Union Square continued its radical tradition with lesbian rallies during Gay Pride Weekend, a march against the Israeli invasion of Lebanon in 1982, and a march in 1989 against the phony elections in El Savador. By this time, however, the old political culture, with people spontaneously talking on soapboxes provoking discussion, was dead.

Union Square Park went through a $3.6 million renovation in the mid-1980s which made the park more sterile, making the area more upscale and anti-communal as more chain stores moved in. However, the park does have a statue of Gandhi in its southwest corner (one of the few statues in New York City devoted to someone who hasn’t murdered anyone). I find it ironic, considering his hunger strikes, that he walks toward the Greenmarket fresh-food stalls that are set up several times a week.

On the southeast corner of Union Square East and 15th Street, starting in mid-1880s, used to sit the Union Square Hotel. It is noteworthy for being the hotel union-organizer Mother Jones used to stay in, and speak at events, when she visited New York and as the hotel where Henry George died in 1897. Mr. George was a progressive advocate of the single tax and a mayoral candidate in 1886 for the United Labor Party. He finished second, ahead of future President Theodore Roosevelt.

Around the corner on Sixteenth Street between Union Square West and Fifth Avenue is the Sidney Hillman Family Practice Health Center (16 East Sixteenth Street). Mr. Hillman founded the Amalgamated Clothing Workers of America in 1914 (see Lower East Side I Tour for more information).

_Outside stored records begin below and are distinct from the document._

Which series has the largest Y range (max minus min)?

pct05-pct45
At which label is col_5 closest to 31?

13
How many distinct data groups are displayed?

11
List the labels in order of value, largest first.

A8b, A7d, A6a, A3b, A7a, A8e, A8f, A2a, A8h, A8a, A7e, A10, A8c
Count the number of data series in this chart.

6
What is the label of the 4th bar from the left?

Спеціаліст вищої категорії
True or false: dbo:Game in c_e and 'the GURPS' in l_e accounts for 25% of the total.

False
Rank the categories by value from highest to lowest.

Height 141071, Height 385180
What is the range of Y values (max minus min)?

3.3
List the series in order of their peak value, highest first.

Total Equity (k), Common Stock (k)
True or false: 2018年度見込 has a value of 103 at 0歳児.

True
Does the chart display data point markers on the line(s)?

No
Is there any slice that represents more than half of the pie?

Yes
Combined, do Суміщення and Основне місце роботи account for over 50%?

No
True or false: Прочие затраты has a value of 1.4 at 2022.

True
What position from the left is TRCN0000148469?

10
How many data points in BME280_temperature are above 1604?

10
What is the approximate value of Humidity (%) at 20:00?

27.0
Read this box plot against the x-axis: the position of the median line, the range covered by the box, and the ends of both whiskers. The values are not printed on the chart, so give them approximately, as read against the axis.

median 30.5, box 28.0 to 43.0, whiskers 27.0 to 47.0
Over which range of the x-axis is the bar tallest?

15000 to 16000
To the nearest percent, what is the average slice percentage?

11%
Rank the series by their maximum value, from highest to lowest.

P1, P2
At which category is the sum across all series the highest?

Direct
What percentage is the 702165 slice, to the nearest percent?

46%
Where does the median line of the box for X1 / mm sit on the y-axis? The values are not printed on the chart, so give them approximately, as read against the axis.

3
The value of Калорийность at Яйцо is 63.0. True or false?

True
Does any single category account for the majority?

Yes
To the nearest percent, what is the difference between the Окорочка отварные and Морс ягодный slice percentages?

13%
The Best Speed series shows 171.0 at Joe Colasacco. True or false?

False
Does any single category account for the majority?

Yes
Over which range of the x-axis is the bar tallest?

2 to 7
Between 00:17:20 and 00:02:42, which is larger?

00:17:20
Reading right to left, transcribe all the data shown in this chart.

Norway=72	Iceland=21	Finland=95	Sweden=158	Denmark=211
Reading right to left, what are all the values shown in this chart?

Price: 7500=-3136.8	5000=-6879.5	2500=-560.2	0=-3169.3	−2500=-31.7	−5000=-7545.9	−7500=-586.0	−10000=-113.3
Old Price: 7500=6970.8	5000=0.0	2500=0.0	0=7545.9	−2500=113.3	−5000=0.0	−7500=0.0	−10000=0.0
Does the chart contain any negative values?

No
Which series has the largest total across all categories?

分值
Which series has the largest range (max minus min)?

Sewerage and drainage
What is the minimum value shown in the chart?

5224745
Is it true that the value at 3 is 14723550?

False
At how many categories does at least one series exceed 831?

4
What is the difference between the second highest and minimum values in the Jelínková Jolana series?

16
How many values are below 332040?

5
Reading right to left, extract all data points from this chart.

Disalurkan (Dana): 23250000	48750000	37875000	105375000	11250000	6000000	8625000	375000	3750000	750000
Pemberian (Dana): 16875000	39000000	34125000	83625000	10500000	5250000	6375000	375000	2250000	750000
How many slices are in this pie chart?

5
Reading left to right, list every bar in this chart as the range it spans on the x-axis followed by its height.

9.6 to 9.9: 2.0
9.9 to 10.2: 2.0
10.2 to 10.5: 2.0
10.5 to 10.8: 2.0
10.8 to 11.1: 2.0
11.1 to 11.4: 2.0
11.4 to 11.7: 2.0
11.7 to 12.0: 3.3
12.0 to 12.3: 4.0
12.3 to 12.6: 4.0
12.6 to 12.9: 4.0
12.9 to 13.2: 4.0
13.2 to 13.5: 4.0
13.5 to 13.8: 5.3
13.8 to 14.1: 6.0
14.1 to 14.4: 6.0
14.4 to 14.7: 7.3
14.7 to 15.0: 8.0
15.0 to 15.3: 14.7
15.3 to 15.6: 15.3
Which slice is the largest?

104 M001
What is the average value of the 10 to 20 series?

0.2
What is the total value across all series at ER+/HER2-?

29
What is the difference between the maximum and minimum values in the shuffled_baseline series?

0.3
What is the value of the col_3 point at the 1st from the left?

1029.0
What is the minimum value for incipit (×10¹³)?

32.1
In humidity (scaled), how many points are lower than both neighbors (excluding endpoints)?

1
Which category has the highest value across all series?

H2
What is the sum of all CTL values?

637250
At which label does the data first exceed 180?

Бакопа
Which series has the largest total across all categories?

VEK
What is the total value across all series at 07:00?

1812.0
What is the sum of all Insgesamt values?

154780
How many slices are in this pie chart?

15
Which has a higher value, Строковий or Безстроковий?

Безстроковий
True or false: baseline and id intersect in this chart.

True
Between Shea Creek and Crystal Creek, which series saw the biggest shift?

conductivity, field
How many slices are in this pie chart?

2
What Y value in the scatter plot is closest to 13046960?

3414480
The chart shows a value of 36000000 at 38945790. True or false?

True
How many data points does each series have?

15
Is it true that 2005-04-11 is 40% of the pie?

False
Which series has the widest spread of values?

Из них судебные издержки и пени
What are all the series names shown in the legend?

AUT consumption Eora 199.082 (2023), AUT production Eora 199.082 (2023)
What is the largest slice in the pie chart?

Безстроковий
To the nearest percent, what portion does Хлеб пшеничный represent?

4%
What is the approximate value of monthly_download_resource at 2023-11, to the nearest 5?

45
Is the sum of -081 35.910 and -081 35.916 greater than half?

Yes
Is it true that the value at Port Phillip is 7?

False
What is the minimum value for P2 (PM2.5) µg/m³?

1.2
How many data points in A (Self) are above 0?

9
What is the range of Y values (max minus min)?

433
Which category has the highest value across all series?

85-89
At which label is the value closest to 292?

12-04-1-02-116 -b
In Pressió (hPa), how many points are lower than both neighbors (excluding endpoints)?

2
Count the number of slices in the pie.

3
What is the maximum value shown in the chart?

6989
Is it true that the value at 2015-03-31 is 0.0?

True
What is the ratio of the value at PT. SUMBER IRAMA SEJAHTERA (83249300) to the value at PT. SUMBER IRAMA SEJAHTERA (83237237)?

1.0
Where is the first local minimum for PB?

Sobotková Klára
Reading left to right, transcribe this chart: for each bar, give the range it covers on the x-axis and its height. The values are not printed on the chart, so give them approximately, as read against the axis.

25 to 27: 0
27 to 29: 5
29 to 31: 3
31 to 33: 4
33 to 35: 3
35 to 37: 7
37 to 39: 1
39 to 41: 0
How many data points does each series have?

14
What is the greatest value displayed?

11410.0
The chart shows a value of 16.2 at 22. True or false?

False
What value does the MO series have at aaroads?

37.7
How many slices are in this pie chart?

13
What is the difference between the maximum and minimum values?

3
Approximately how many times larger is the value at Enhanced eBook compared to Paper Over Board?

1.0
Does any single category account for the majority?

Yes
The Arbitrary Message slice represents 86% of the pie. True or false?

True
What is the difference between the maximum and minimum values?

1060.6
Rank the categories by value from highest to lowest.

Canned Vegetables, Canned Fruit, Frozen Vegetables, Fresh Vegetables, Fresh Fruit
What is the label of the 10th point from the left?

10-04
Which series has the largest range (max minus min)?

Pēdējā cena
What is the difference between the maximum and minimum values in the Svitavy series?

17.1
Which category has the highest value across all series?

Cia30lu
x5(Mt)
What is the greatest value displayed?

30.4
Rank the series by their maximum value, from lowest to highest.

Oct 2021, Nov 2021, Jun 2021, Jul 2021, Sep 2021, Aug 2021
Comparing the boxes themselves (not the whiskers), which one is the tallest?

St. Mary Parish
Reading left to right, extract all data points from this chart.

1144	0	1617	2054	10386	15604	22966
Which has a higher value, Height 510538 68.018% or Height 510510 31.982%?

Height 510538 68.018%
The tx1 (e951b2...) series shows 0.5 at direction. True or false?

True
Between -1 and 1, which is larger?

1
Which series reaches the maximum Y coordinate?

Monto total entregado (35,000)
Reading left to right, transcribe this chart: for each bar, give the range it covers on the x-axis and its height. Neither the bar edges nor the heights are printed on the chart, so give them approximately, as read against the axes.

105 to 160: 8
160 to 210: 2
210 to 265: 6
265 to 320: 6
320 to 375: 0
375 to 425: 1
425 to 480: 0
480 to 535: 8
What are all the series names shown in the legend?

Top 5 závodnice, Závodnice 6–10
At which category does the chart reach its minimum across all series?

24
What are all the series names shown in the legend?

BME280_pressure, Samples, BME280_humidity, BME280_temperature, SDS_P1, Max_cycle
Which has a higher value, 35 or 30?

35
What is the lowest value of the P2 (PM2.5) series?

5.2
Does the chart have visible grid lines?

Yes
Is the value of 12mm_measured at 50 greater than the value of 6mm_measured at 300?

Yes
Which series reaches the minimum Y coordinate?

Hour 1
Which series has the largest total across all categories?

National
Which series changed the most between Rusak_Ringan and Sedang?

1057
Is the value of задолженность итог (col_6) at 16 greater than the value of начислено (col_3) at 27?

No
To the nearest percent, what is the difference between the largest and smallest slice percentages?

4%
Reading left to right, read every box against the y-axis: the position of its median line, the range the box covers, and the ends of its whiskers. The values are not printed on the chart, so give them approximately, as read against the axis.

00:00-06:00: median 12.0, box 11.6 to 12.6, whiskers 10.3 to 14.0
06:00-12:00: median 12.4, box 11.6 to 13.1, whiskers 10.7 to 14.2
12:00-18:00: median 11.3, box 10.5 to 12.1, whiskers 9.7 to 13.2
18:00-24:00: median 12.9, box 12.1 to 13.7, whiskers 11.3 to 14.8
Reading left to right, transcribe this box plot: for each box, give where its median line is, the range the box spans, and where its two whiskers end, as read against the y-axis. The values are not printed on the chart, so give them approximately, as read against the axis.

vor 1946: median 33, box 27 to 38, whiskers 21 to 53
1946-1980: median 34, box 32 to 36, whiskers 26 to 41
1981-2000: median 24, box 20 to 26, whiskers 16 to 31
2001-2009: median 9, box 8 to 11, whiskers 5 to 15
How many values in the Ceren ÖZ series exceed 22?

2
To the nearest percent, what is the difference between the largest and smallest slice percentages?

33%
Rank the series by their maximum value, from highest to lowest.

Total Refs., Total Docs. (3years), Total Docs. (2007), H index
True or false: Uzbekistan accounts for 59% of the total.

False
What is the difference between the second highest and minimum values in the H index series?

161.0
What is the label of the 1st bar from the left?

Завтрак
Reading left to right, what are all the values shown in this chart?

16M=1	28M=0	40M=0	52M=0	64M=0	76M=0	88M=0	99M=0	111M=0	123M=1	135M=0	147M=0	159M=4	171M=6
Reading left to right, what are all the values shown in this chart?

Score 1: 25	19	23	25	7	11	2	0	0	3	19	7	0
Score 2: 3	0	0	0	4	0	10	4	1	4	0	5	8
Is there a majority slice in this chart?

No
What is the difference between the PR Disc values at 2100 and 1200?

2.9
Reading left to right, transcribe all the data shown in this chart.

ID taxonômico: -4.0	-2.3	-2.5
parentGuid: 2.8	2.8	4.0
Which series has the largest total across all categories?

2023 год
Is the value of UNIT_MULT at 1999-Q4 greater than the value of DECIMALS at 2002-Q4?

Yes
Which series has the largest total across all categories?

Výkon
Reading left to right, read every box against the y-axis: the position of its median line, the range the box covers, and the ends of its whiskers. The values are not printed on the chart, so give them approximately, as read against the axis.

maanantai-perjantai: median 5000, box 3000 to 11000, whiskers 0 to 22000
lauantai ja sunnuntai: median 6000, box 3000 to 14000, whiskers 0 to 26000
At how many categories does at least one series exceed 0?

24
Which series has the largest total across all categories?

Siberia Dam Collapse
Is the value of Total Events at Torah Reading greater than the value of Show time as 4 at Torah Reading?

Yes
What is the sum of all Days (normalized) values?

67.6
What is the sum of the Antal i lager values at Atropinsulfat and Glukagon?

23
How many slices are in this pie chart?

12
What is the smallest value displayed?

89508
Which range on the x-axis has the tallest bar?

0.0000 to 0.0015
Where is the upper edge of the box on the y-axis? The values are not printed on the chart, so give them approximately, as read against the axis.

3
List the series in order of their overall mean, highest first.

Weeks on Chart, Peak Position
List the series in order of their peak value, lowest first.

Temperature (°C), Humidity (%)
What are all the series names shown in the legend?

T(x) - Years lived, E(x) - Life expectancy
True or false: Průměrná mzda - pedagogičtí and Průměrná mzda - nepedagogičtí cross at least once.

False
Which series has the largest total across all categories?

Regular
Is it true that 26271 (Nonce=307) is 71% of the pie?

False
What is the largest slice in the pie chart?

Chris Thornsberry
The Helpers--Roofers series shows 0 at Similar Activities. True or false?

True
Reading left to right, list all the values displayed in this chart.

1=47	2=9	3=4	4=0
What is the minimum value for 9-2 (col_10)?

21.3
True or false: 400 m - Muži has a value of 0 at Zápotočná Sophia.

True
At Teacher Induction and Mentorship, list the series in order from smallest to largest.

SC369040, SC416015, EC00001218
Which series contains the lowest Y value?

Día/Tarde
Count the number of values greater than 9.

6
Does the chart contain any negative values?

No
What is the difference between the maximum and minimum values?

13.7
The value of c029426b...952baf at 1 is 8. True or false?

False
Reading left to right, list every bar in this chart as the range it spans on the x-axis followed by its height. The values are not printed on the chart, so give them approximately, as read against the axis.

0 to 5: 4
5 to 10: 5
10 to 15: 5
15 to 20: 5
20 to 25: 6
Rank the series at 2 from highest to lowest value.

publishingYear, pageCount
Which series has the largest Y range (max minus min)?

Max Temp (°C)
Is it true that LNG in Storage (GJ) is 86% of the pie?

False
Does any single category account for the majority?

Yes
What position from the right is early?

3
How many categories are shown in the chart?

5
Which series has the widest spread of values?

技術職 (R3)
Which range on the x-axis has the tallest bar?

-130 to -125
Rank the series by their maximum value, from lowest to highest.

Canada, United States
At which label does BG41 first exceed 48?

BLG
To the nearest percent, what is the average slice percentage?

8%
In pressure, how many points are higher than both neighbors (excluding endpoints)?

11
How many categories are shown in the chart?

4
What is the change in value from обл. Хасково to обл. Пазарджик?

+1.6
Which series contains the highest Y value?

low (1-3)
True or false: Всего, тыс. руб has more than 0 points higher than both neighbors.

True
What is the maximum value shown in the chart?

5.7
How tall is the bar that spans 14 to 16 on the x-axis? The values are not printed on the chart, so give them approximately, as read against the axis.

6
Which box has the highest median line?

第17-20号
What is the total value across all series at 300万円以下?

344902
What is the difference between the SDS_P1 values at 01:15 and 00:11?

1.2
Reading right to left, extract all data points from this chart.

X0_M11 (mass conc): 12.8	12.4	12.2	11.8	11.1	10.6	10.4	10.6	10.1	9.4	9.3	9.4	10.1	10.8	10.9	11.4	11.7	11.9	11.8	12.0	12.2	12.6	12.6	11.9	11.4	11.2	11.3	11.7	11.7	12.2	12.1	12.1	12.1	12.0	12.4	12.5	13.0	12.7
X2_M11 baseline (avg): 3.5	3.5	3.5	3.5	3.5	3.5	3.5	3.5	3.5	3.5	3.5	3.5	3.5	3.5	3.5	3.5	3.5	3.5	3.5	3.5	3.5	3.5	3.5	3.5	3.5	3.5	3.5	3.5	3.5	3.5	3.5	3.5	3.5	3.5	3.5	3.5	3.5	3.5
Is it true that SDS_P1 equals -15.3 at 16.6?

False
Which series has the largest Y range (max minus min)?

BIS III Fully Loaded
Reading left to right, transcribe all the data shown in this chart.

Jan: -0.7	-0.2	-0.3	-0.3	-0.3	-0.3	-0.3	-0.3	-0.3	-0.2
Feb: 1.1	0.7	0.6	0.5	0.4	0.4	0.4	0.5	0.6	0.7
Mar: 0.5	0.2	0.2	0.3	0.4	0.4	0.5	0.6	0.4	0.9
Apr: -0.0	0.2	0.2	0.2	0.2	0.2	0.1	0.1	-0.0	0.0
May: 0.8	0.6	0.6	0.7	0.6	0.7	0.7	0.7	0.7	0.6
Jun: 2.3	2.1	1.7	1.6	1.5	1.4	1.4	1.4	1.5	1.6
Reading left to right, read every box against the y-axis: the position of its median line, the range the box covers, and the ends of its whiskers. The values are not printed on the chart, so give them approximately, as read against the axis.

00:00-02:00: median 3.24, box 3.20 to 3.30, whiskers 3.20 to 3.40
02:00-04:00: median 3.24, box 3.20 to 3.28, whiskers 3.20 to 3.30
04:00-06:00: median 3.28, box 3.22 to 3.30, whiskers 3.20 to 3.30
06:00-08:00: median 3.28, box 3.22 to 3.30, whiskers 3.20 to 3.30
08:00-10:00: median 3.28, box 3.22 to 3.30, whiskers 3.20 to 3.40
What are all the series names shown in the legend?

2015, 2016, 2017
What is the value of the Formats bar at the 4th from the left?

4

If you’re old like me, but still young at heart and you feel like doing more walking, take a stroll east on 14th Street to the subway stop on First Avenue. This is where one of the worst cases of police murder occurred and it was representative of many other cases of illegal police activity. In the early morning hours of September 15, 1983, twenty-five year-old Michael Stewart, a Pratt Institute student, was caught writing graffiti in the subway station. At least ten transit police officers beat him to death, putting him in an immediate coma and he died 13 days later at Bellevue Hospital Center. The outrage over this death in the black community was enormous while I found that most whites would notice the button I was wearing about the case, and ask me who he was. Six of the police officers would be charged and then acquitted after a five-month trial. Dr. Elliott Gross, the New York City Medical Examiner who helped cover up this case and others for the police, would be fired by Mayor Koch in 1987. Artist and graffiti writer Jean-Michel Basquiat’s comment on the murder was “That could have been me.” In 1990 the family of Michael Stewart settled their case against the city for $1.7 million.